Exercise aim
Exact transcription, pictures omitted: reproduce the listing below.

Extracted records
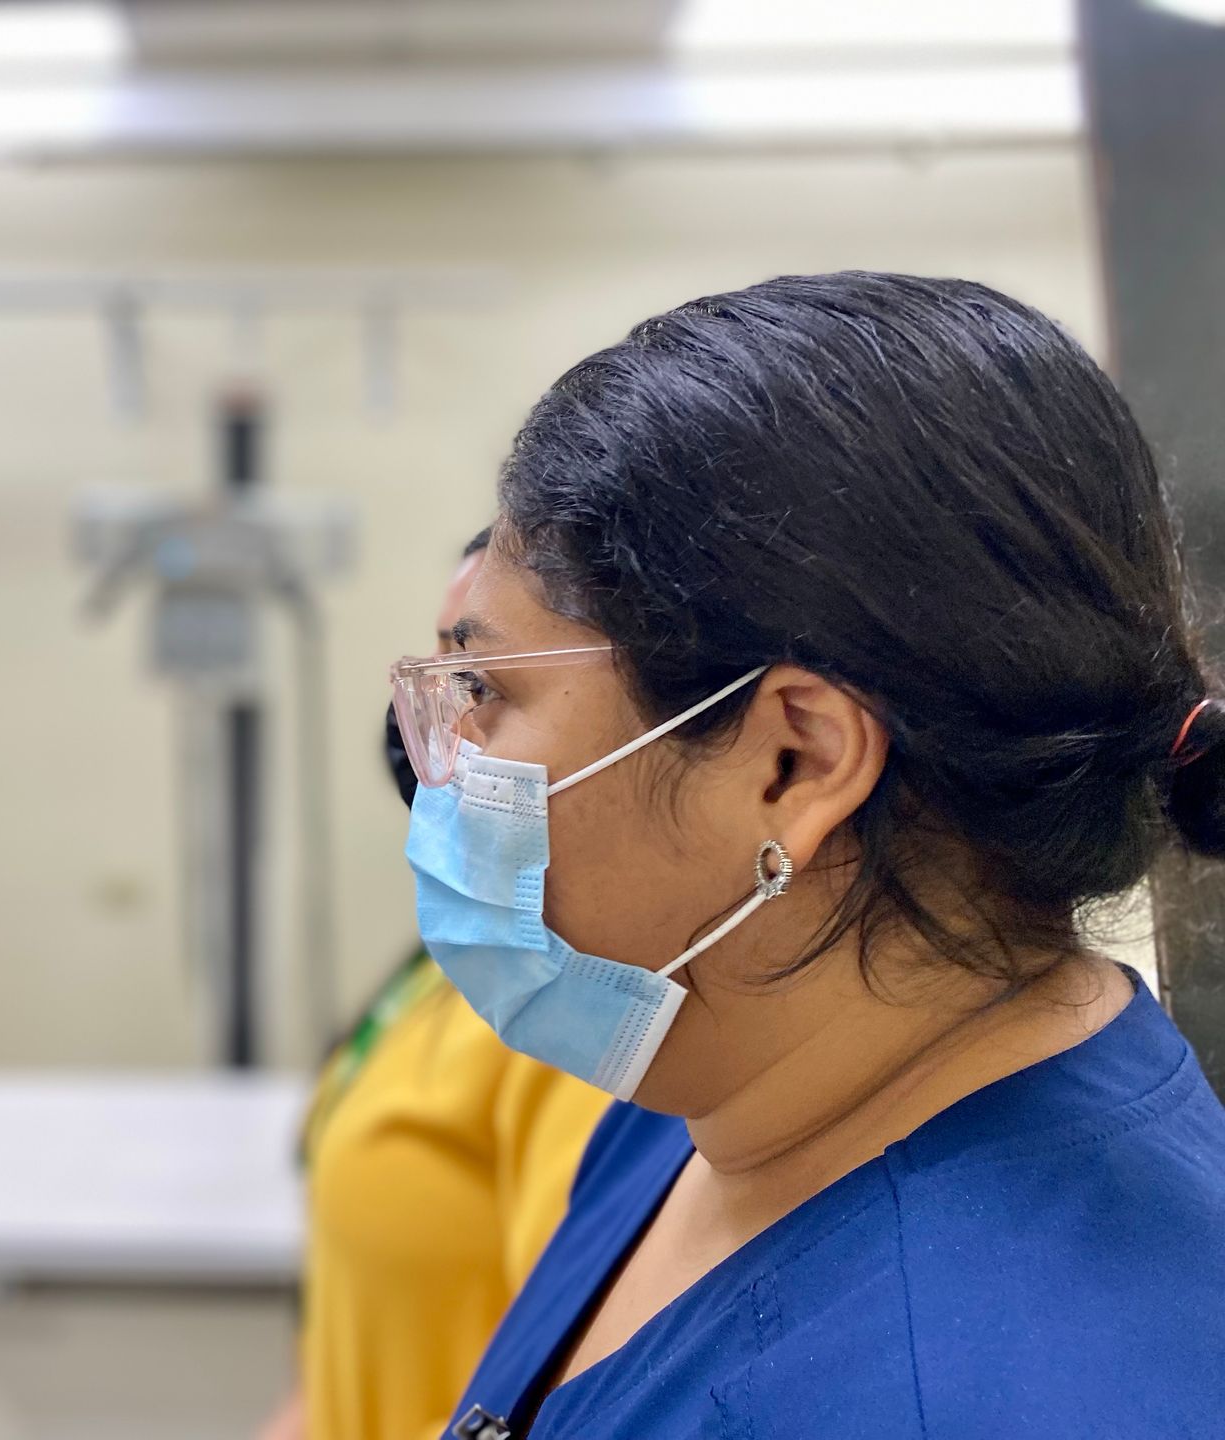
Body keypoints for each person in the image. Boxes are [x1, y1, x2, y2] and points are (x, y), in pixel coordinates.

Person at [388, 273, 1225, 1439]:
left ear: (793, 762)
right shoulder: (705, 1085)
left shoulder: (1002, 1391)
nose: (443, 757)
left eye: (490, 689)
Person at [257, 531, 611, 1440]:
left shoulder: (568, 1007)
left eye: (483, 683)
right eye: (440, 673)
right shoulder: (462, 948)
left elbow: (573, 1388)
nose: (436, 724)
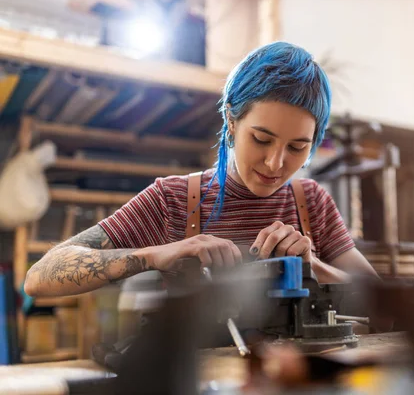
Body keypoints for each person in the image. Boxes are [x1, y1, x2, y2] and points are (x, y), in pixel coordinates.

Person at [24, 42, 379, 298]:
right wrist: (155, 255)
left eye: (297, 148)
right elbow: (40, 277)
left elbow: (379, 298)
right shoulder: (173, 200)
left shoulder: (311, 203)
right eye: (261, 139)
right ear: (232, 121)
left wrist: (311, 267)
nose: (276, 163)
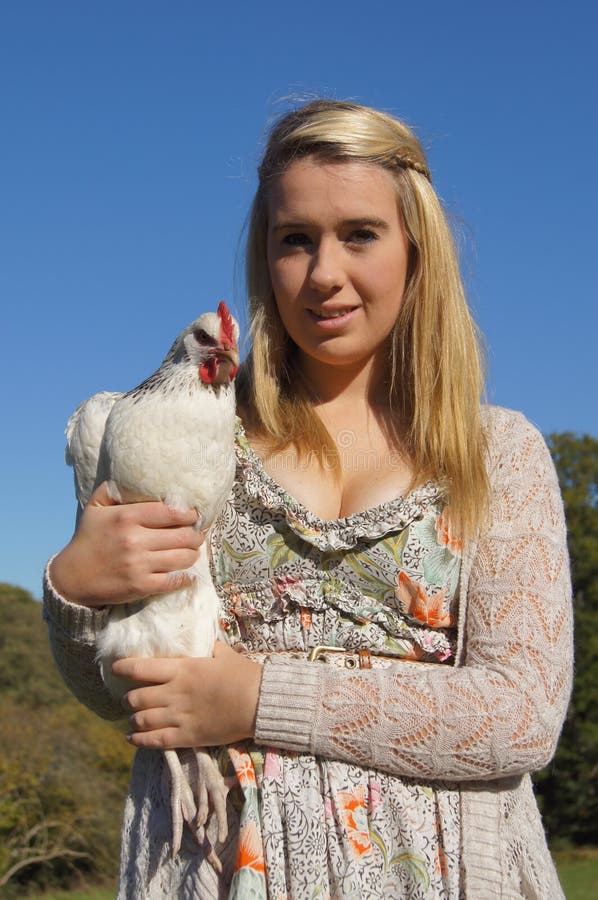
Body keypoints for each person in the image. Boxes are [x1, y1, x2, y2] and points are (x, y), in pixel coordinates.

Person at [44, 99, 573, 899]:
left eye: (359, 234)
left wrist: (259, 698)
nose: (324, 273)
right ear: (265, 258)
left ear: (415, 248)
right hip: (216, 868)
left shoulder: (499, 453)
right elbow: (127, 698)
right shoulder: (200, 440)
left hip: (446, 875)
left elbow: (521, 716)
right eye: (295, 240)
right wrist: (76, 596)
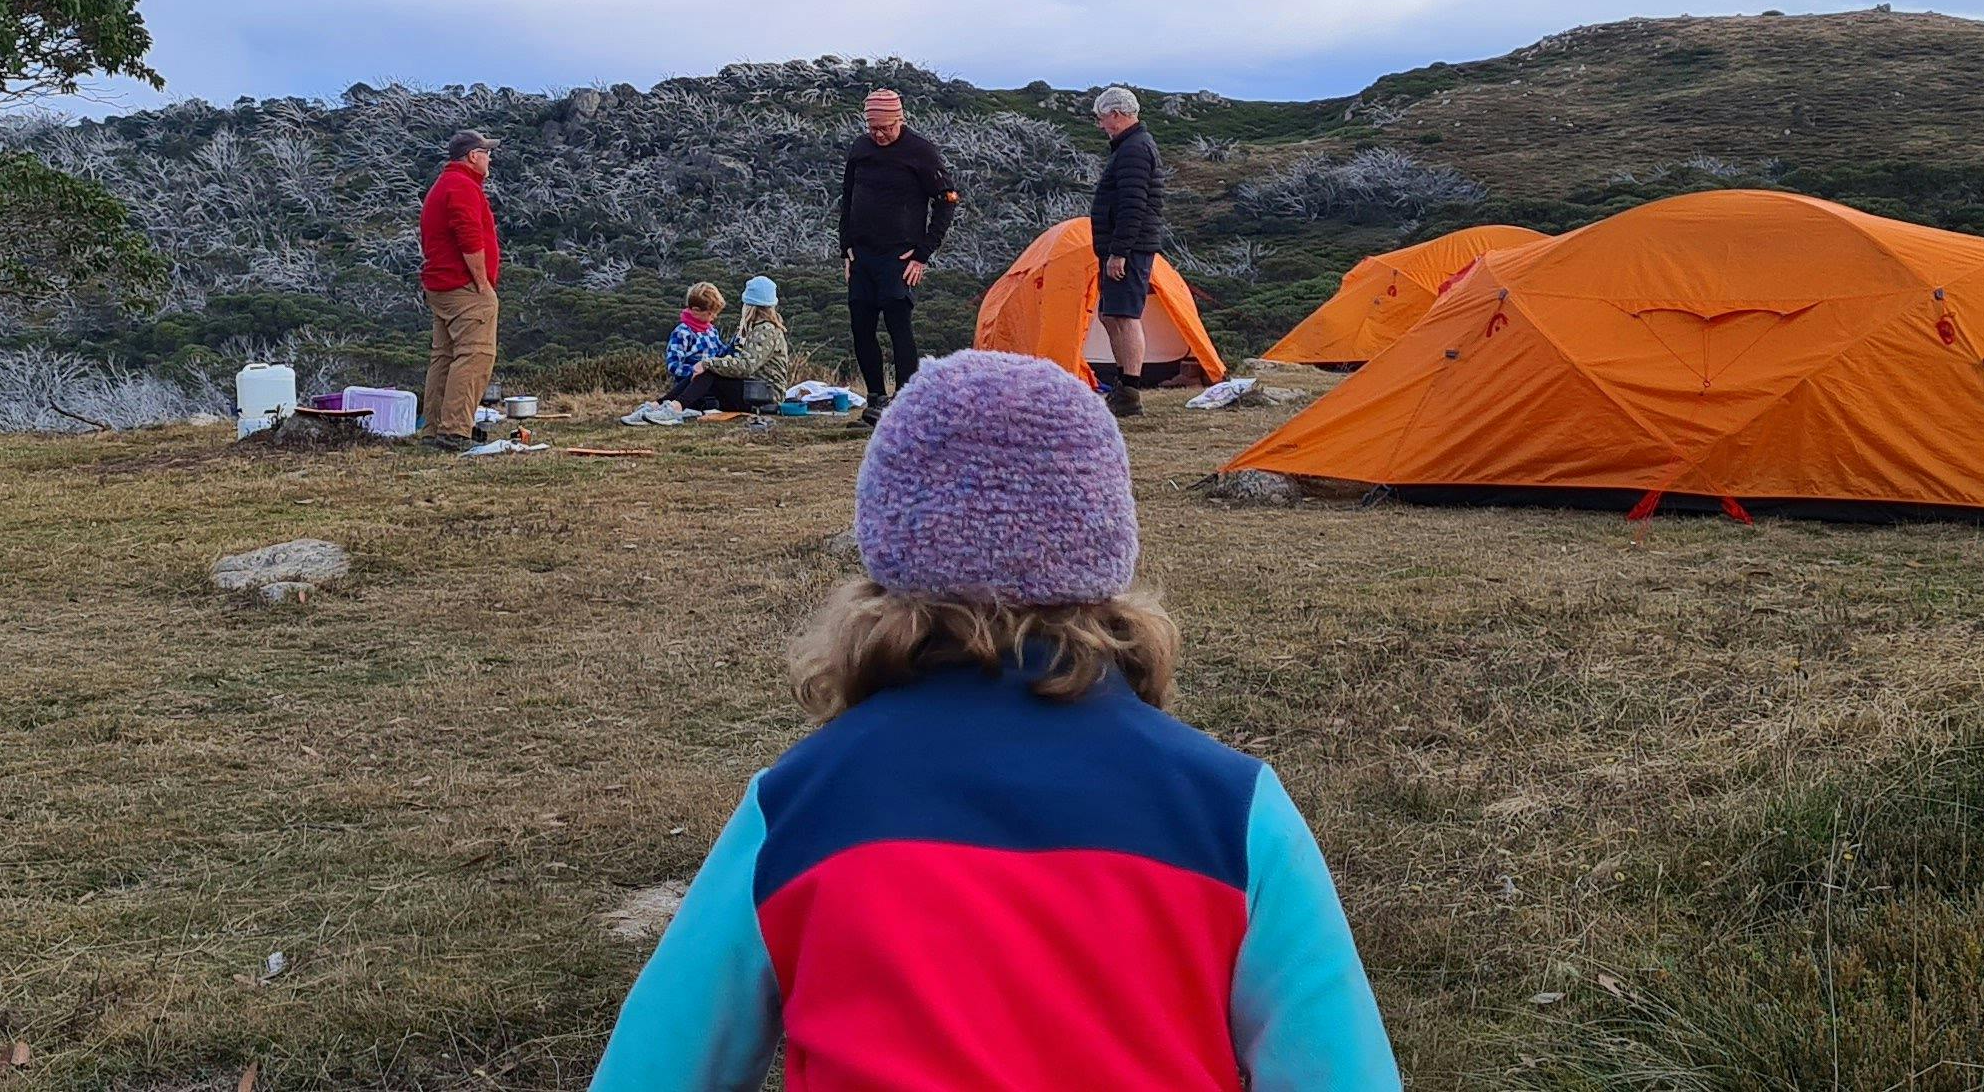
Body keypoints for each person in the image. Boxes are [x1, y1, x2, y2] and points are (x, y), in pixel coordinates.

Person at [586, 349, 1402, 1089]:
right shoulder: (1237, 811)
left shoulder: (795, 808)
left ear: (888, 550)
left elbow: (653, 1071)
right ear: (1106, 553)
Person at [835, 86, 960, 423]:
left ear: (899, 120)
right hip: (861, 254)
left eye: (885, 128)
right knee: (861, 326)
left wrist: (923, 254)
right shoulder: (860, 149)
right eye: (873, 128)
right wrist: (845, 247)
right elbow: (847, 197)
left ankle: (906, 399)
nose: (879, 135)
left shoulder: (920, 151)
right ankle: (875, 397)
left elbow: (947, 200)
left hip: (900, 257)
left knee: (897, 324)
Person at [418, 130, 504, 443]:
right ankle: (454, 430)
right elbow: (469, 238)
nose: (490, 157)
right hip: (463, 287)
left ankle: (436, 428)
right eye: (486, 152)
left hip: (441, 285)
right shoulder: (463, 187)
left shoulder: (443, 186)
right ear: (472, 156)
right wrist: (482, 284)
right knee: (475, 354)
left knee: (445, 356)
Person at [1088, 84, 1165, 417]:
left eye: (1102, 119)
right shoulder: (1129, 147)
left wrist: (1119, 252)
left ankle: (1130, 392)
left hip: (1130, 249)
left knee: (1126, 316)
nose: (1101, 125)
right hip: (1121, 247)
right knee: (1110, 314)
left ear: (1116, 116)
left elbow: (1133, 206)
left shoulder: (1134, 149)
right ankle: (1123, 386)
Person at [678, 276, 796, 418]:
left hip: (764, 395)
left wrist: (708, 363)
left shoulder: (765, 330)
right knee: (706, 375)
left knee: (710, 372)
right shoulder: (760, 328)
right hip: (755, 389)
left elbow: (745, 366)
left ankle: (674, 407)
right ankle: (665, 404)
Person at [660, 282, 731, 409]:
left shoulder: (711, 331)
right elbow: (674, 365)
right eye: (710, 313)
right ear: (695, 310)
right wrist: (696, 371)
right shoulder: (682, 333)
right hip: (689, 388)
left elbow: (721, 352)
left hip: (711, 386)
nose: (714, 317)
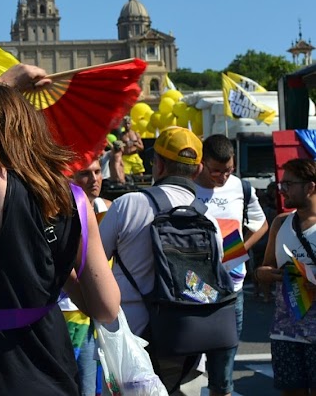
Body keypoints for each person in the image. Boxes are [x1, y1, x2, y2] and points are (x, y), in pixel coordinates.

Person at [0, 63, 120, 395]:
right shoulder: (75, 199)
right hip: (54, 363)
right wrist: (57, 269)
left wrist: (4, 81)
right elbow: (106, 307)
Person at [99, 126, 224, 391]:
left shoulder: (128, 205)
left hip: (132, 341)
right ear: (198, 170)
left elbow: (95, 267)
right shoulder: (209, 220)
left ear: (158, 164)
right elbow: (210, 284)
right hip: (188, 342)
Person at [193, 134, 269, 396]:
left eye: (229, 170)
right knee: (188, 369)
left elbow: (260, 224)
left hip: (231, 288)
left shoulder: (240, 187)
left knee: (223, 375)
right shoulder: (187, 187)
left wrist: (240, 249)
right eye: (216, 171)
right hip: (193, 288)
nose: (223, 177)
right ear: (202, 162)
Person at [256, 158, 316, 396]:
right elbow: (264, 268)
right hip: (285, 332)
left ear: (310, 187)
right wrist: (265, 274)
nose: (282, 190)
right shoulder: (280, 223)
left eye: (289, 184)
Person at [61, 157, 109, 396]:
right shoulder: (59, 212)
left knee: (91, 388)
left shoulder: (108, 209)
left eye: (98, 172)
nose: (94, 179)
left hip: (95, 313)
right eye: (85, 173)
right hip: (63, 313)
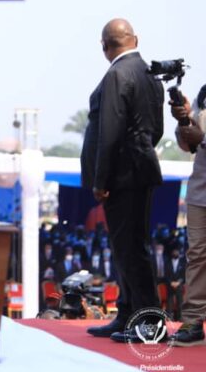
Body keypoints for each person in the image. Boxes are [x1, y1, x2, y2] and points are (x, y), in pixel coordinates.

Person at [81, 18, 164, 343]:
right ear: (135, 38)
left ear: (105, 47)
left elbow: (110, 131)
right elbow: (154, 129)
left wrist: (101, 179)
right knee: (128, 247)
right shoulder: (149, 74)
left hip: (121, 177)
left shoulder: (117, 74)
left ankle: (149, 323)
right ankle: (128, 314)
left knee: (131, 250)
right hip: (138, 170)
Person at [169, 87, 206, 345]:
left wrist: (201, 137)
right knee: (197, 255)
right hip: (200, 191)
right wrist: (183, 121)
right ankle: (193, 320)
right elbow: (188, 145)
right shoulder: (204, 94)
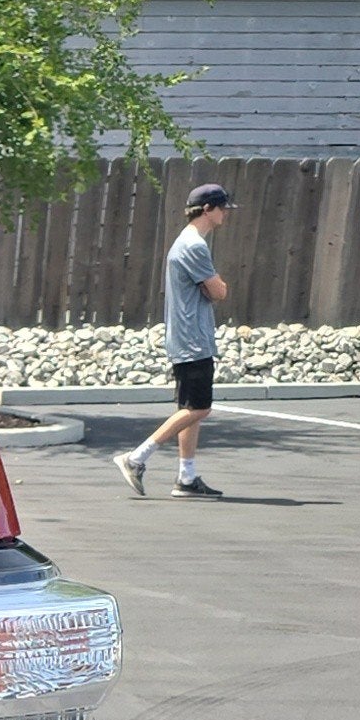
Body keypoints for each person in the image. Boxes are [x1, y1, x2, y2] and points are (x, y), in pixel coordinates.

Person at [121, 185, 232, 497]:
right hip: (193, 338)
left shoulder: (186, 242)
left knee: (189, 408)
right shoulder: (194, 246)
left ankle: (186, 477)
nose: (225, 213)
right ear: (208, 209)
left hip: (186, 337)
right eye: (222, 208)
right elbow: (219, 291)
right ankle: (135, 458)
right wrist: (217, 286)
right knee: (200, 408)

Exercise solution
Body keypoints for each person in the image. Boxes are [x1, y1, x2, y2] and points are (x, y), in pixel coordinates.

Person at [388, 273, 1225, 1439]:
left ear: (793, 762)
right shoulder: (705, 1085)
left shoulder: (1002, 1391)
nose: (443, 757)
left eye: (490, 689)
Person at [257, 531, 611, 1440]:
left shoulder: (568, 1007)
left eye: (483, 683)
right eye: (440, 673)
right shoulder: (462, 948)
left elbow: (573, 1388)
nose: (436, 724)
Body keypoints for each person in the image. Boxes are [x1, y1, x2, y2] and points are (x, y), in pixel coordinates.

Person at [24, 42, 379, 298]:
right wrist: (155, 255)
left eye: (297, 148)
right elbow: (40, 277)
left elbow: (379, 298)
right shoulder: (173, 200)
left shoulder: (311, 203)
right eye: (261, 139)
right ear: (232, 121)
left wrist: (311, 267)
nose: (276, 163)
Body keypoints for each person in the image. Boxes are [x1, y1, x2, y2] and points are (x, y), in pixel coordinates.

Person at [44, 99, 573, 899]:
left eye: (359, 234)
left wrist: (259, 698)
nose: (324, 273)
right ear: (265, 258)
left ear: (415, 248)
right hip: (216, 868)
left shoulder: (499, 453)
right elbow: (127, 698)
right shoulder: (200, 440)
left hip: (446, 875)
left elbow: (521, 716)
right eye: (295, 240)
right wrist: (76, 596)
Body keypoints for each person in the image. Boxes are [x1, y1, x2, y2] and points are (x, y), in pixel coordinates.

Person at [586, 349, 1402, 1089]:
right shoulder: (1237, 811)
left shoulder: (795, 808)
left ear: (888, 550)
left elbow: (653, 1071)
right ear: (1106, 553)
Person at [835, 86, 960, 423]:
left ear: (899, 120)
right hip: (861, 254)
left eye: (885, 128)
right knee: (861, 326)
left wrist: (923, 254)
right shoulder: (860, 149)
right eye: (873, 128)
right wrist: (845, 247)
right elbow: (847, 197)
left ankle: (906, 399)
nose: (879, 135)
left shoulder: (920, 151)
right ankle: (875, 397)
left elbow: (947, 200)
left hip: (900, 257)
left knee: (897, 324)
Person at [418, 130, 504, 443]:
right ankle: (454, 430)
right elbow: (469, 238)
nose: (490, 157)
right hip: (463, 287)
left ankle: (436, 428)
right eye: (486, 152)
left hip: (441, 285)
right shoulder: (463, 187)
left shoulder: (443, 186)
right ear: (472, 156)
right wrist: (482, 284)
right knee: (475, 354)
left knee: (445, 356)
Person at [1088, 84, 1165, 417]:
left eye: (1102, 119)
right shoulder: (1129, 147)
left wrist: (1119, 252)
left ankle: (1130, 392)
left hip: (1130, 249)
left knee: (1126, 316)
nose: (1101, 125)
right hip: (1121, 247)
right knee: (1110, 314)
left ear: (1116, 116)
left elbow: (1133, 206)
left shoulder: (1134, 149)
right ankle: (1123, 386)
Person at [678, 276, 796, 418]:
left hip: (764, 395)
left wrist: (708, 363)
left shoulder: (765, 330)
right knee: (706, 375)
left knee: (710, 372)
right shoulder: (760, 328)
right hip: (755, 389)
left elbow: (745, 366)
left ankle: (674, 407)
right ankle: (665, 404)
Person at [660, 282, 731, 409]:
left shoulder: (711, 331)
right elbow: (674, 365)
right eye: (710, 313)
right ear: (695, 310)
right wrist: (696, 371)
right shoulder: (682, 333)
right hip: (689, 388)
left elbow: (721, 352)
left hip: (711, 386)
nose: (714, 317)
Body keypoints for each person in the image. Boxes are [x1, y1, x2, y2] and points are (x, y), in pixel coordinates.

Person at [0, 63, 120, 395]:
right shoulder: (75, 199)
right hip: (54, 363)
right wrist: (57, 269)
left wrist: (4, 81)
right elbow: (106, 307)
Person at [99, 126, 224, 391]:
left shoulder: (128, 205)
left hip: (132, 341)
right ear: (198, 170)
left elbow: (95, 267)
right shoulder: (209, 220)
left ear: (158, 164)
right elbow: (210, 284)
right hip: (188, 342)
Person at [193, 134, 269, 396]:
left eye: (229, 170)
right knee: (188, 369)
left elbow: (260, 224)
left hip: (231, 288)
left shoulder: (240, 187)
left knee: (223, 375)
right shoulder: (187, 187)
left wrist: (240, 249)
right eye: (216, 171)
right hip: (193, 288)
nose: (223, 177)
right ear: (202, 162)
Person at [256, 158, 316, 396]:
right elbow: (264, 268)
right hip: (285, 332)
left ear: (310, 187)
right wrist: (265, 274)
nose: (282, 190)
right shoulder: (280, 223)
left eye: (289, 184)
Person at [61, 157, 109, 396]:
right shoulder: (59, 212)
left knee: (91, 388)
left shoulder: (108, 209)
left eye: (98, 172)
nose: (94, 179)
left hip: (95, 313)
right eye: (85, 173)
right hip: (63, 313)
Body keypoints for each person in the image. Boxes are [x1, y1, x2, y2] and points are (x, y), in pixel coordinates.

Person at [81, 18, 164, 343]:
right ear: (135, 38)
left ear: (105, 47)
left elbow: (110, 131)
right elbow: (154, 129)
left wrist: (101, 179)
right knee: (128, 247)
right shoulder: (149, 74)
left hip: (121, 177)
left shoulder: (117, 74)
left ankle: (149, 323)
right ankle: (128, 314)
left knee: (131, 250)
right hip: (138, 170)
Person at [169, 87, 206, 345]:
left wrist: (201, 137)
right knee: (197, 255)
right hip: (200, 191)
right wrist: (183, 121)
right ankle: (193, 320)
right elbow: (188, 145)
right shoulder: (204, 94)
Body keypoints for each person in the image. Boxes are [x1, y1, x2, y2] and points are (x, y), in pixel coordinates.

Person at [121, 185, 232, 497]:
right hip: (193, 338)
left shoulder: (186, 242)
left knee: (189, 408)
right shoulder: (194, 246)
left ankle: (186, 477)
nose: (225, 213)
right ear: (208, 209)
left hip: (186, 337)
right eye: (222, 208)
right elbow: (219, 291)
right ankle: (135, 458)
right wrist: (217, 286)
right knee: (200, 408)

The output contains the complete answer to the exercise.